SELECTED EXTRACT:
[tahoe-dev] Perf-related architecture question

Wed Jul 21 18:41:59 UTC 2010

On 7/20/10 11:01 PM, Kyle Markley wrote:

KM> I am running a helper, and see that while the helper is fetching
KM> ciphertext that the storage nodes see essentially no activity. Makes
KM> sense. But what I don't understand is why it takes so long to fetch
KM> the ciphertext.

The client-to-helper traffic isn't pipelined, and the helper asks for
encrypted data from the client in 50kB chunks, so fast lines will see
low utilization. We picked a chunk size based upon likely behavior for
low-end consumer DSL lines (where the ratio of time-to-transmit-chunk to
round-trip-time would be low enough to get reasonable utilization). For
details, see the comment here:

http://tahoe-lafs.org/trac/tahoe-lafs/browser/trunk/src/allmydata/immutable/offloaded.py#L349

A side-effect (and arguably a benefit) of low utilization is that
uploads don't mess up your other traffic very badly, which was
convenient for a consumer application that ran for days at a time. Every
couple of seconds, you get a gap in which other applications can get
their data through. Having that sort of "breathing room" let us defer
the development of more intelligent bandwidth-management schemes.

In general, we've been pretty conscious about memory footprint: one of
the big complaints about Tahoe's predecessor (named "Mountain View" or
"MV", derived from the Mnet/MojoNation/HiveCache codebase) was the
hundreds of MB it would regularly consume, so we made a rule that
Tahoe's memory footprint should never grow linearly with filesize. So we
process files in segments, which is frequently at odds with deep
pipelining that would improve performance.

This extends to hard drive space as well as RAM: a Tahoe client doesn't
usually write file contents (or derivatives, like encrypted/encoded
shares) to disk during normal operations. There's a partial-download
cache which breaks this rule, but it's going away with my new
downloader.

Saved data entries
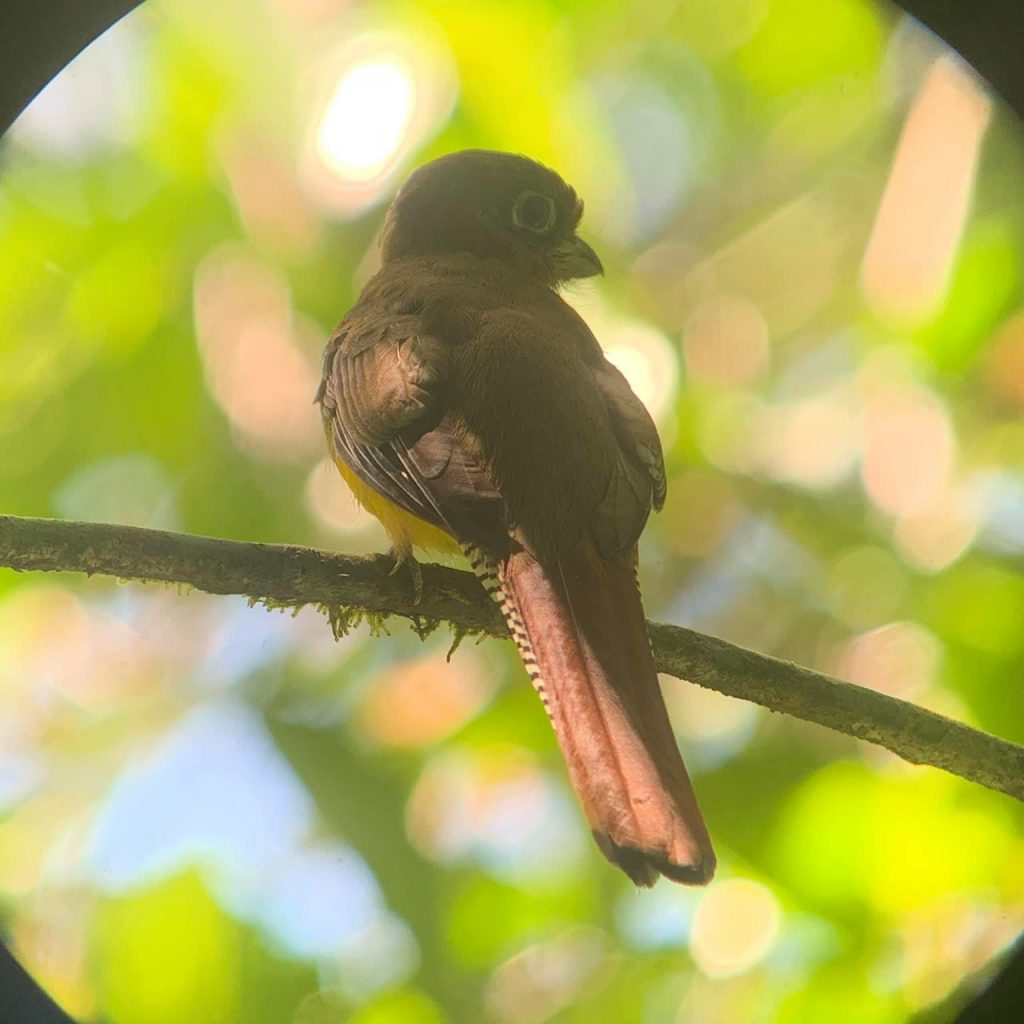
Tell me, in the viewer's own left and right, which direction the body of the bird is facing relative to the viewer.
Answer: facing away from the viewer and to the left of the viewer
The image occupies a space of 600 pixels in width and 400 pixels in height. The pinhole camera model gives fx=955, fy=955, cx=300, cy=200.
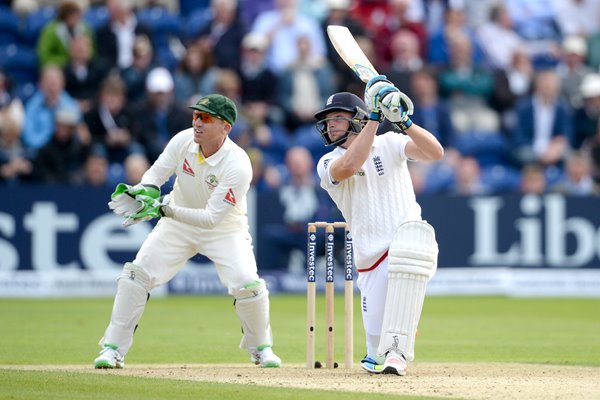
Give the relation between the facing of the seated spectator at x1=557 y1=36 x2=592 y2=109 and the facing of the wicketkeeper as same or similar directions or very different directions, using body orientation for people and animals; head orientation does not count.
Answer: same or similar directions

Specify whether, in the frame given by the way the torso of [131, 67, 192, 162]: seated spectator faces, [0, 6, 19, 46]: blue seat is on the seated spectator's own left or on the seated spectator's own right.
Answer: on the seated spectator's own right

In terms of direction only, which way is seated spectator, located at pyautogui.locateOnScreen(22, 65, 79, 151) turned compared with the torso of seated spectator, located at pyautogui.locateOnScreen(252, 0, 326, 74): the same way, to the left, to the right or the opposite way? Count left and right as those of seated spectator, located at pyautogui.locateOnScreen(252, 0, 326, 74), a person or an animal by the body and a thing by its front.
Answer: the same way

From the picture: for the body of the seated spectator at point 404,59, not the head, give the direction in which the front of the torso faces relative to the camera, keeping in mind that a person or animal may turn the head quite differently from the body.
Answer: toward the camera

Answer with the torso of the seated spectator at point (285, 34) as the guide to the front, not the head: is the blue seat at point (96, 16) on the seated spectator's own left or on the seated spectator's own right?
on the seated spectator's own right

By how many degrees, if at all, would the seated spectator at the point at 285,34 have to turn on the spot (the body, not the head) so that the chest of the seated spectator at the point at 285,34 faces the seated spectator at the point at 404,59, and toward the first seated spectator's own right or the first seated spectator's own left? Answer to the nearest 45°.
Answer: approximately 90° to the first seated spectator's own left

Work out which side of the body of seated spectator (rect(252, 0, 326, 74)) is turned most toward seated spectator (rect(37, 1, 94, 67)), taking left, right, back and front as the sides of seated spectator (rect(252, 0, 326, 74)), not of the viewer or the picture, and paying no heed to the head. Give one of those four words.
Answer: right

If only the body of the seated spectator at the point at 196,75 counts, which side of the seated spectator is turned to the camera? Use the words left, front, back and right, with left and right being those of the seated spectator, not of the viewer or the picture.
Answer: front

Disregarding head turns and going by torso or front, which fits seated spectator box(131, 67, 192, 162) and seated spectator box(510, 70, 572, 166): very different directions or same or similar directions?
same or similar directions

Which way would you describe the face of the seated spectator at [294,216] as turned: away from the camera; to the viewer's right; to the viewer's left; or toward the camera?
toward the camera

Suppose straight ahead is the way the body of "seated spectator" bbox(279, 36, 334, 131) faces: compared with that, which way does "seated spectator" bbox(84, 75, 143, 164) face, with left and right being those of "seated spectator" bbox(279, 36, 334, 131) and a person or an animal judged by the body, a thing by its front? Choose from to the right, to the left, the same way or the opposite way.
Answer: the same way

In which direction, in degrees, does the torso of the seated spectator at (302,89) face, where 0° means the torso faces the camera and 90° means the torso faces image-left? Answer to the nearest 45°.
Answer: approximately 0°

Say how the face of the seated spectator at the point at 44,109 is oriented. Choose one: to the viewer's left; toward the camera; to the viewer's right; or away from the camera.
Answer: toward the camera

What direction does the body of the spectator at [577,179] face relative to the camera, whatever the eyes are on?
toward the camera

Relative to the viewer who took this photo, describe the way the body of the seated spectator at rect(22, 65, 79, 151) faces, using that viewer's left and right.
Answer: facing the viewer

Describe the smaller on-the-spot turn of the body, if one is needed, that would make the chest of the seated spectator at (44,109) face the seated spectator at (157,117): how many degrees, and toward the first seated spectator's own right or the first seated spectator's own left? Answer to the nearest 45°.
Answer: approximately 90° to the first seated spectator's own left

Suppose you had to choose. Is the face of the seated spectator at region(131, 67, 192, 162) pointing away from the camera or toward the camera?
toward the camera
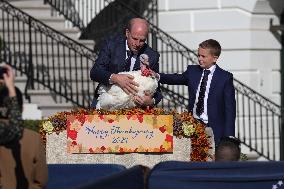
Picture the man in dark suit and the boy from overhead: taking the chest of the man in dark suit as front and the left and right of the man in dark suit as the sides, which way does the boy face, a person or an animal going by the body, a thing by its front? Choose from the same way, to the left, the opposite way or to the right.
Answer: to the right

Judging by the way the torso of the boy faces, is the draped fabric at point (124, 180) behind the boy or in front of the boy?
in front

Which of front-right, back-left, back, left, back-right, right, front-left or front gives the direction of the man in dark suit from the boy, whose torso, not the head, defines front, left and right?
front-right

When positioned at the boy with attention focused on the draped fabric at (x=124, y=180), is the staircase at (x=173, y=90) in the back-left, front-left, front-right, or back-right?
back-right

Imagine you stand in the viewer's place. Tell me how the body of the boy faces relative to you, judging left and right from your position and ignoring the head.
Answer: facing the viewer and to the left of the viewer

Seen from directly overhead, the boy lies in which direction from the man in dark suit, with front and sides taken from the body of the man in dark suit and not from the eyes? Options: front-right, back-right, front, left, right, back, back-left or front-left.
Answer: front-left

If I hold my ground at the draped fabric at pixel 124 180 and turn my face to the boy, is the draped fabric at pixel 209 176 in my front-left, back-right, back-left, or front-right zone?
front-right

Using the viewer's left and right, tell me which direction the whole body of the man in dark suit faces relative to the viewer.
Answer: facing the viewer and to the right of the viewer

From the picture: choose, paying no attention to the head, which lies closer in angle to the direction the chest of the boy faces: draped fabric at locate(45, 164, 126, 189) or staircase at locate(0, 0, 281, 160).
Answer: the draped fabric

GOAL OF THE EXERCISE: Please repeat the Tahoe helper post word for word, everything from "This extends to" down to "downloader.". This data comes from a separate source.

SOLUTION:
This extends to hard drive space as well as RAM: a Tahoe client doesn't
usually write file contents (or derivatives, like encrypted/encoded
shares) to disk during normal operations. There's a partial-download
cache which breaks this rule, but it's going away with my new
downloader.